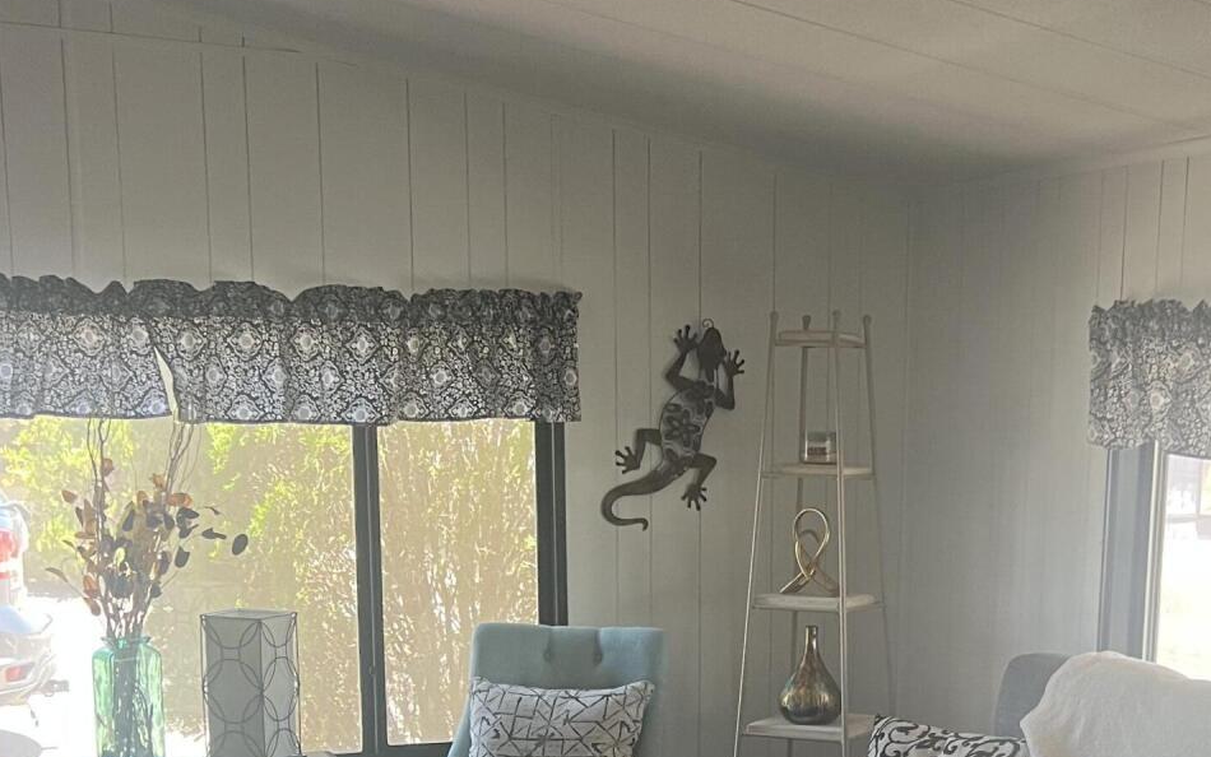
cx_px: 864
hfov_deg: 34.6
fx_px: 1914
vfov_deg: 21.6
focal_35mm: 58
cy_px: 746
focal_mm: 5.7
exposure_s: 1/60
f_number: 1.5
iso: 160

+++

=== Your objective ===
Set down the entries above exactly; no pictures belong in the copy.

=== Response to the task ===
cx_px: 864
hfov_deg: 34.6
fx_px: 1914
vfov_deg: 21.6
focal_35mm: 58
cy_px: 746
focal_mm: 5.7
exposure_s: 1/60
f_number: 1.5
iso: 160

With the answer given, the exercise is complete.